▸ **Obiettivo dichiarato a**
Ricopia fedelmente le schede dalla riga che contiene "collectors: G. Cremers" fino all'ultima riga delle schede, entrambe incluse.

▸ **Testo della pagina**
Economia & politica

Reddito di cittadinanza al capolinea, ma nel 2022 in Molise lo hanno chiesto 833 famiglie in più

Nel discorso programmatico alla Camera dei Deputati il premier Giorgia Meloni ha ribadito la sua idea sullo strumento introdotto dal Movimento 5 Stelle: "Per chi è in grado di lavorare, la soluzione non può essere il reddito di cittadinanza, ma il lavoro". Tuttavia, i dati della Cgil attestano l'aumento delle richieste soprattutto in provincia di Campobasso

Il reddito di cittadinanza è probabilmente al capolinea, nonostante sia percepito nel Paese da oltre un milione e mezzo di famiglie, di cui oltre 6mila nella nostra regione. Sono le parole del capo del Governo Giorgia Meloni, ieri nel discorso programmatico a Montecitorio, a far pensare che la misura abbia le ore contate. Riferendosi alle parole di Papa Francesco (“La povertà non si combatte con l’assistenzialismo, la porta della dignità di un uomo è  il lavoro“), il premier ha esplicitato l’intenzione di “mantenere e, laddove possibile, aumentare il doveroso sostegno economico per i soggetti effettivamente fragili non in condizioni di lavorare”.

Pensionati in difficoltà e invalidi non hanno nulla da temere. Anzi, ha ribadito Meloni, per queste persone “va aumentato in ogni modo il grado di tutela, e anche a chi privo di reddito ha figli minori di cui farsi carico. A loro non sarà negato il doveroso aiuto dello Stato”.

Invece “per chi è in grado di lavorare, la soluzione non può essere il reddito di cittadinanza, ma il lavoro, la formazione e l’accompagnamento al lavoro, anche sfruttando appieno le risorse e le possibilità messe a disposizione dal Fondo sociale europeo. Perchè per come è stato pensato e realizzato, il reddito di cittadinanza ha rappresentato una sconfitta per chi era in grado di fare la sua parte per l’Italia, oltre che per se stesso e per la sua famiglia”.

▸ **Estratto delle schede**

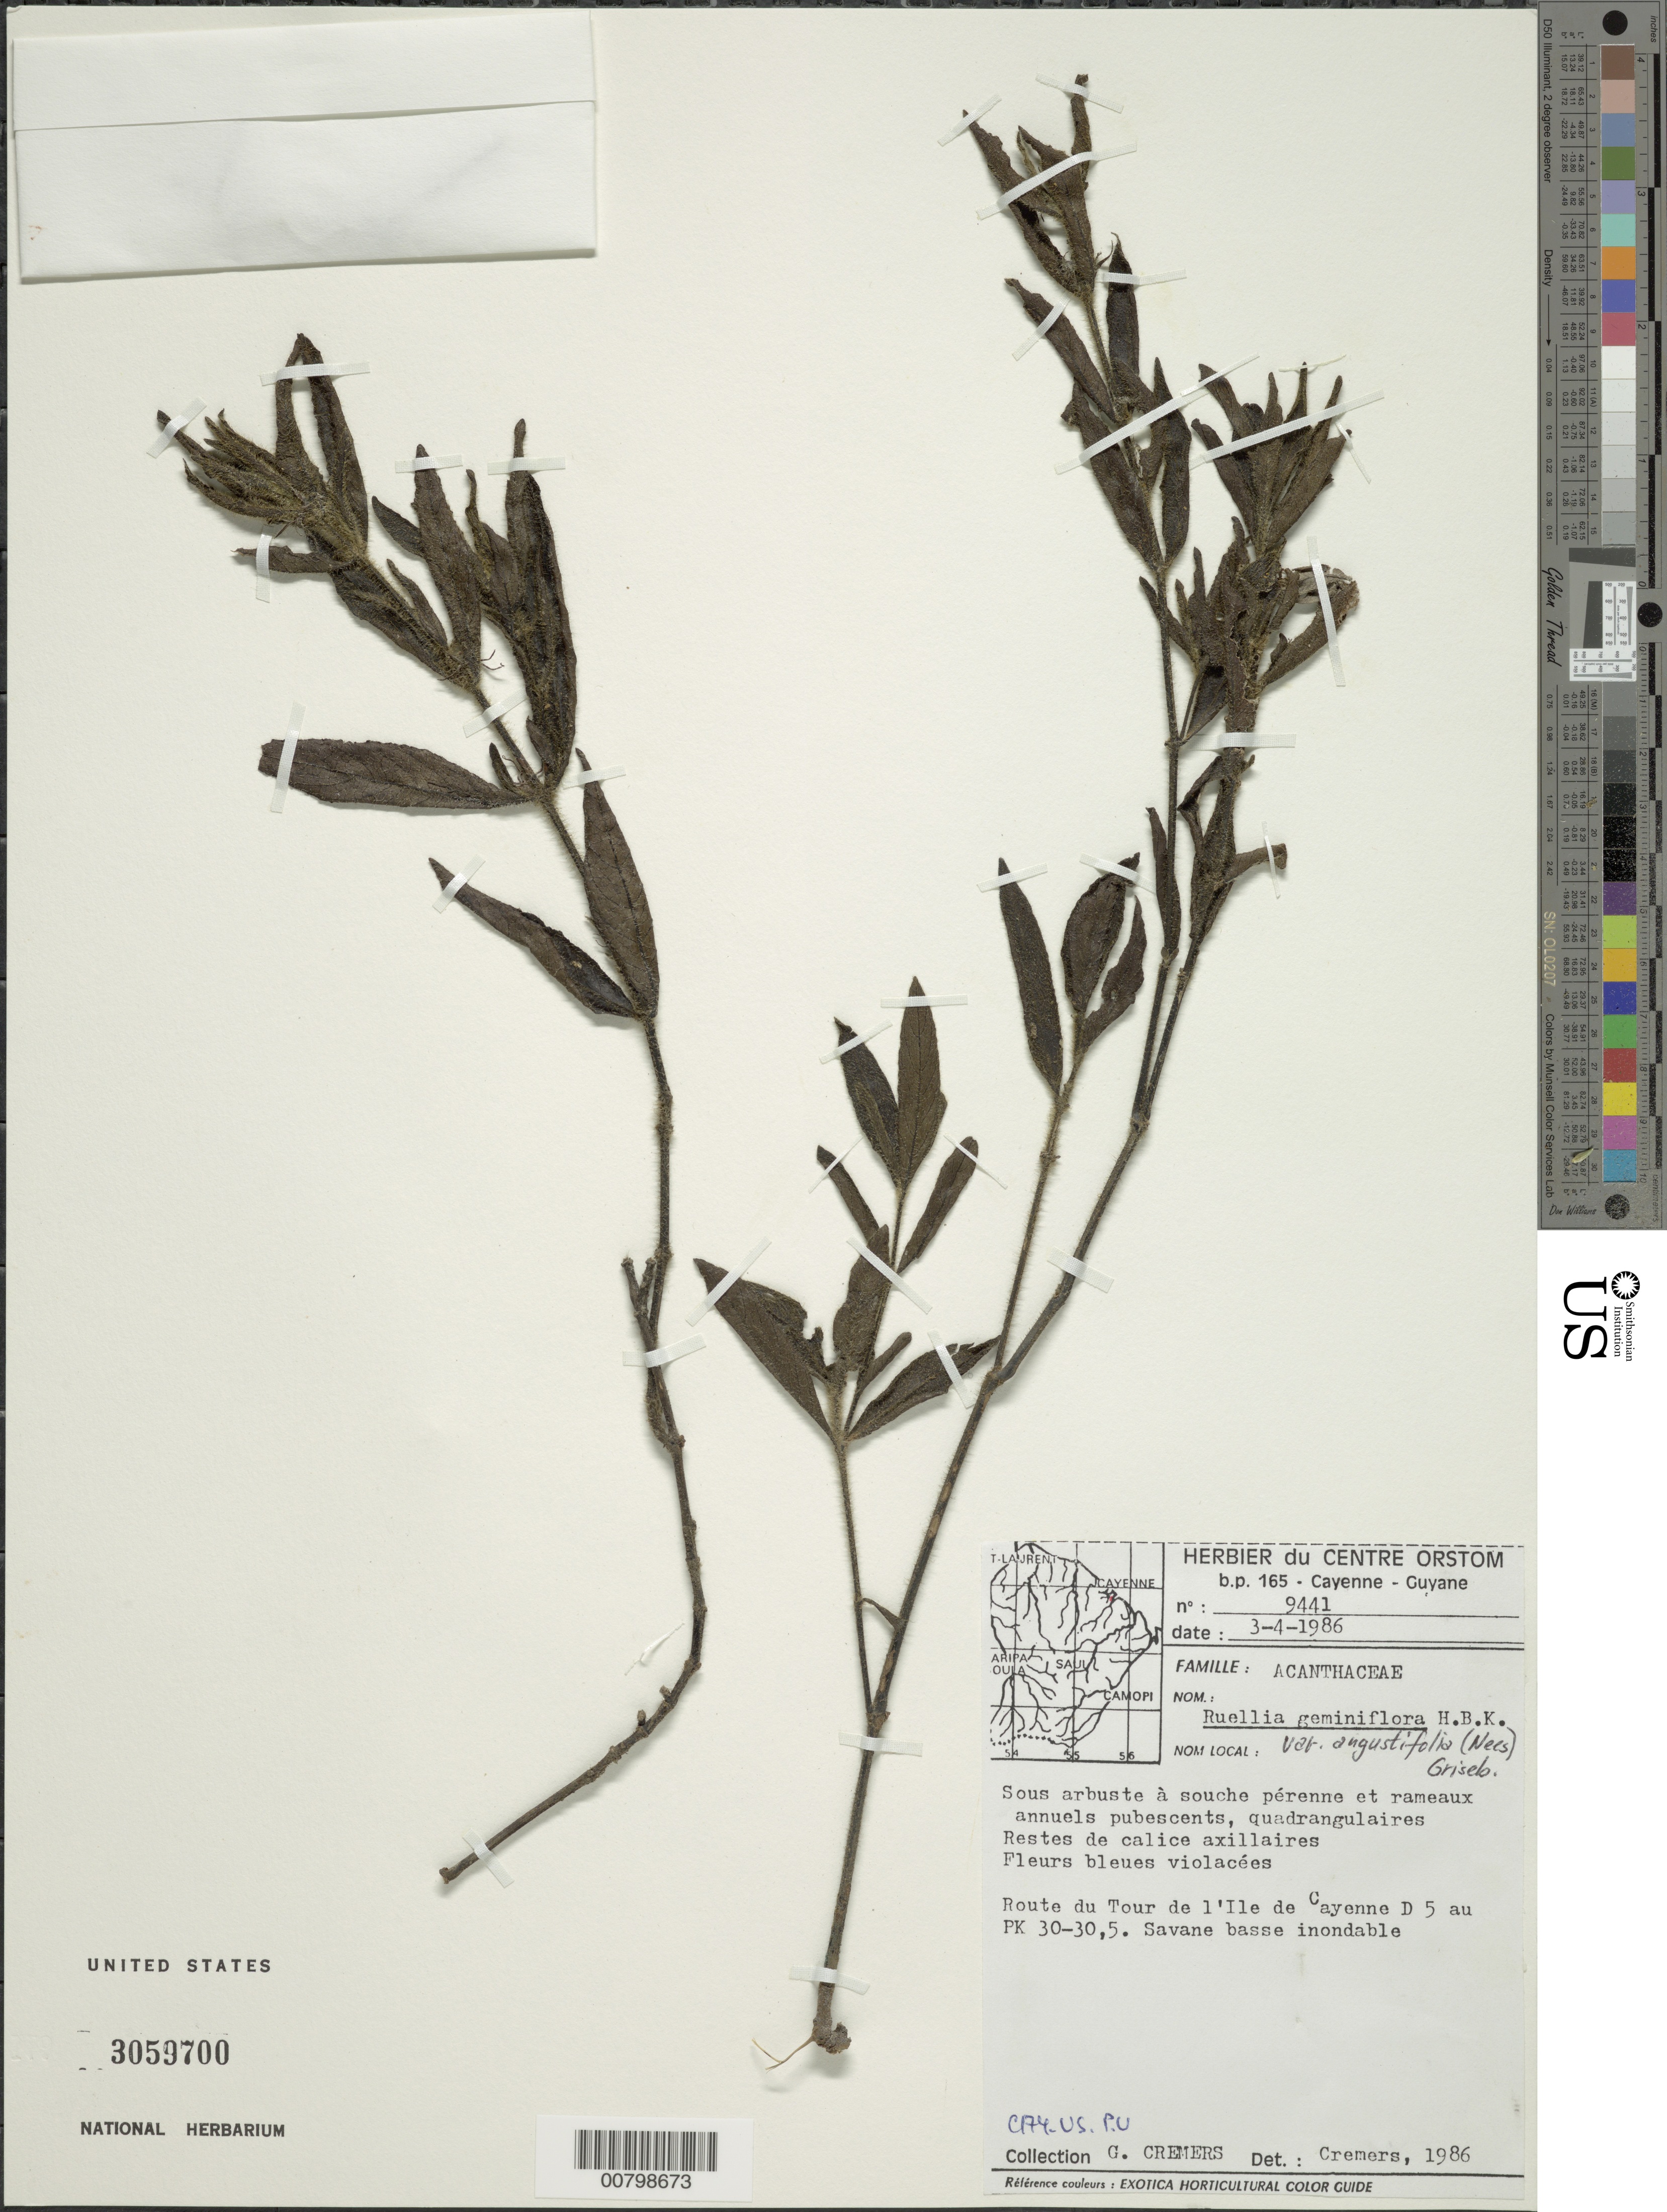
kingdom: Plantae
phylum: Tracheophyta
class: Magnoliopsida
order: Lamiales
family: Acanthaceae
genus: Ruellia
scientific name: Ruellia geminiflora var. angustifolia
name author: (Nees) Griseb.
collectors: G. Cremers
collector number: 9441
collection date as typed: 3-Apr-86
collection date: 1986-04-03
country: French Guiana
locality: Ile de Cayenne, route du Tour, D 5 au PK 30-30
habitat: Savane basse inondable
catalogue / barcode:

▸ **Obiettivo dichiarato b**
Rispondi in base all'articolo sul reddito di cittadinanza:
(i) Quante famiglie in più hanno chiesto il reddito di cittadinanza in Molise nel 2022?
(ii) Da quante famiglie è percepito il reddito di cittadinanza nel Paese?
(iii) Quale fondo europeo viene indicato come risorsa da sfruttare per il lavoro e la formazione?

▸ **Risultato atteso a**
collectors: G. Cremers
collector number: 9441
collection date as typed: 3-Apr-86
collection date: 1986-04-03
country: French Guiana
locality: Ile de Cayenne, route du Tour, D 5 au PK 30-30
habitat: Savane basse inondable
catalogue / barcode:

▸ **Risultato atteso b**
(i) 833 famiglie.
(ii) Da oltre un milione e mezzo di famiglie.
(iii) Il Fondo sociale europeo.